The move has split ASEAN and drawn criticism that it is undermining the bloc's efforts to tackle the crisis.
However, Thai Prime Minister Prayut Chan-O-Cha said the talks were needed.
"We suffer more than others because we share more than 3,000 kilometres of land and sea border with Myanmar," Prayut told reporters.
"We need to talk, otherwise people will be affected.
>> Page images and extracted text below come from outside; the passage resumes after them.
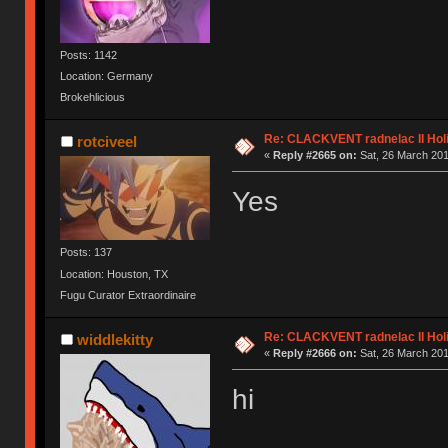
Posts: 1142
Location: Germany
Brokehlicious
Re: CLACKVENT radnelac II Hol
rotciveel
«
Reply #2665 on:
Sat, 26 March 201
Yes
Posts: 137
Location: Houston, TX
Fugu Curator Extraordinaire
Re: CLACKVENT radnelac II Hol
widdlekitty
«
Reply #2666 on:
Sat, 26 March 201
hi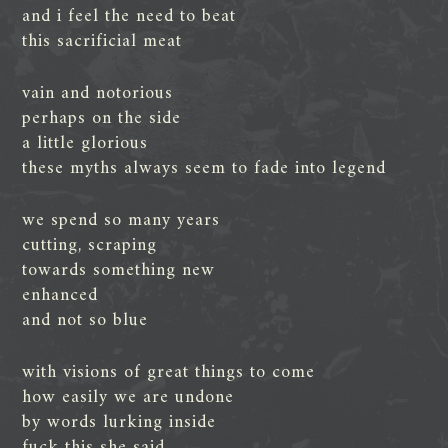
and i feel the need to beat
this sacrificial meat
vain and notorious
perhaps on the side
a little glorious
these myths always seem to fade into legend
we spend so many years
cutting, scraping
towards something new
enhanced
and not so blue
with visions of great things to come
how easily we are undone
by words lurking inside
fuck this she said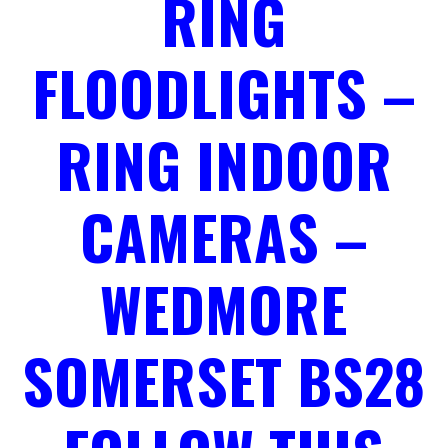
RING
FLOODLIGHTS –
RING INDOOR
CAMERAS –
WEDMORE
SOMERSET BS28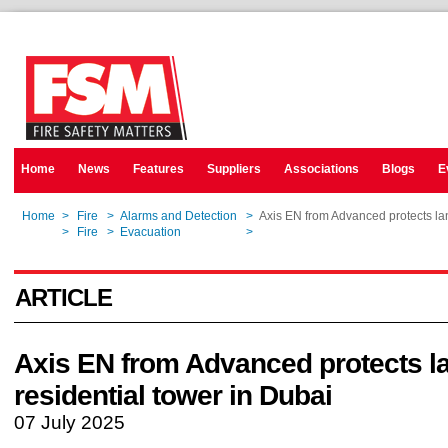
Home
News
Features
Suppliers
Associations
Blogs
E
Home
>
Fire
>
Alarms and Detection
>
Axis EN from Advanced protects la
Home
>
Fire
>
Evacuation
>
Axis EN from Advanced protects la
ARTICLE
Axis EN from Advanced protects 
residential tower in Dubai
07 July 2025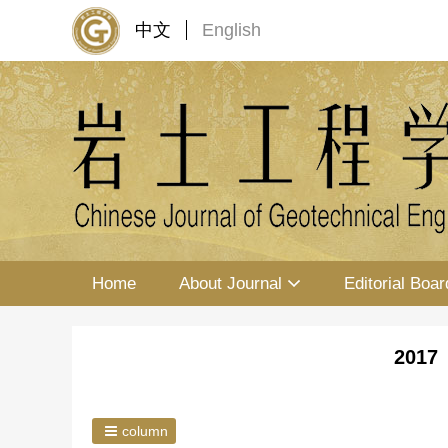
中文
English
Home
About Journal
Editorial Boar
2017 
column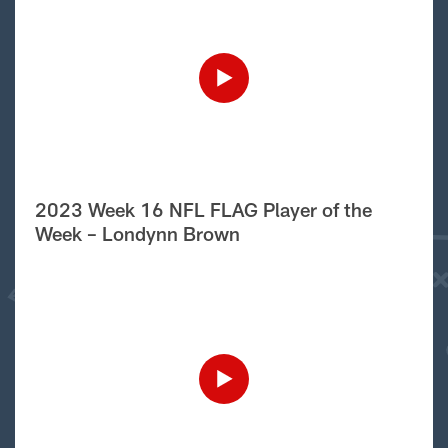
2023 Week 16 NFL FLAG Player of the
Week – Londynn Brown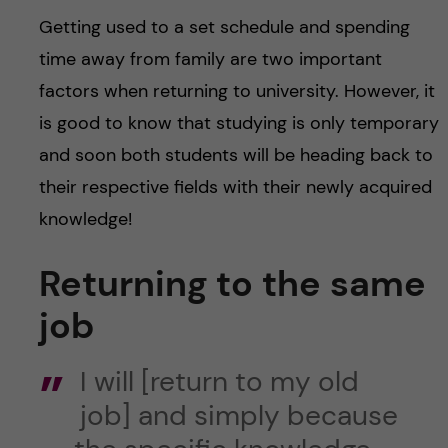
Getting used to a set schedule and spending
time away from family are two important
factors when returning to university. However, it
is good to know that studying is only temporary
and soon both students will be heading back to
their respective fields with their newly acquired
knowledge!
Returning to the same
job
I will [return to my old
job] and simply because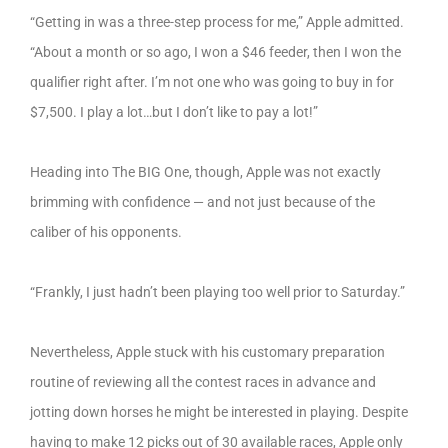
“Getting in was a three-step process for me,” Apple admitted.
“About a month or so ago, I won a $46 feeder, then I won the
qualifier right after. I’m not one who was going to buy in for
$7,500. I play a lot…but I don’t like to pay a lot!”
Heading into The BIG One, though, Apple was not exactly
brimming with confidence — and not just because of the
caliber of his opponents.
“Frankly, I just hadn’t been playing too well prior to Saturday.”
Nevertheless, Apple stuck with his customary preparation
routine of reviewing all the contest races in advance and
jotting down horses he might be interested in playing. Despite
having to make 12 picks out of 30 available races, Apple only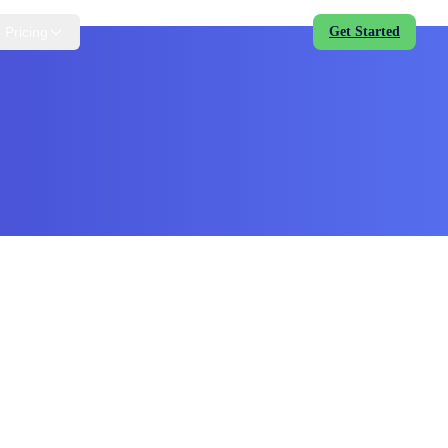
Pricing
Get Started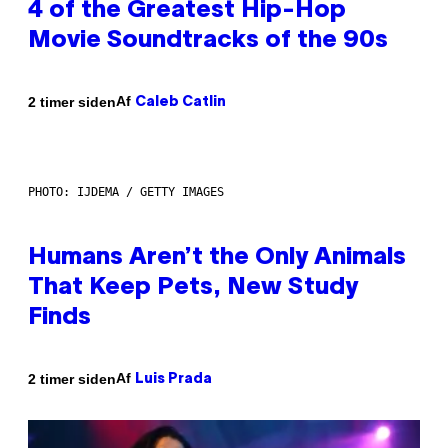
4 of the Greatest Hip-Hop
Movie Soundtracks of the 90s
Af
2 timer siden
Caleb Catlin
PHOTO: IJDEMA / GETTY IMAGES
Humans Aren’t the Only Animals
That Keep Pets, New Study
Finds
Af
2 timer siden
Luis Prada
Today is just a meeting, we did not agree on anything."
Indonesia and Malaysia, among the junta's harshest critics within ASEAN, snubbed the meeting, while Singapore warned it was premature to engage the junta at such a high level.
Cambodia sent a junior foreign ministry official while China, long a key supporter of the Myanmar military, dispatched Deng Xijun, its special envoy for Asian affairs.
The split is a fresh blow to ASEAN's already faltering efforts to defuse the crisis.
No progress has been made towards implementing a five-point peace plan agreed on two years ago and the last ASEAN summit, in May, ended without any significant progress on the matter.
Fighting between the army and rebel groups in Myanmar has periodically sent thousands of people fleeing across the border into Thailand.
Thai Foreign Minister Don Pramudwinai said the kingdom was suffering the effects of the crisis more than other countries in the region.
"Thailand is the only country that wants to find a solution," he told reporters.
"None of the other ASEAN members care as much as us."
Prayut, a former army chief who himself seized power in a coup in 2014, suffered a heavy defeat at last month's Thai general election but is still in the post in a caretaker capacity.
A senior Southeast Asian official familiar with the matter told AFP at the weekend they suspected the outgoing Thai government was trying to find a way to persuade ASEAN to let Myanmar attend high-level meetings again.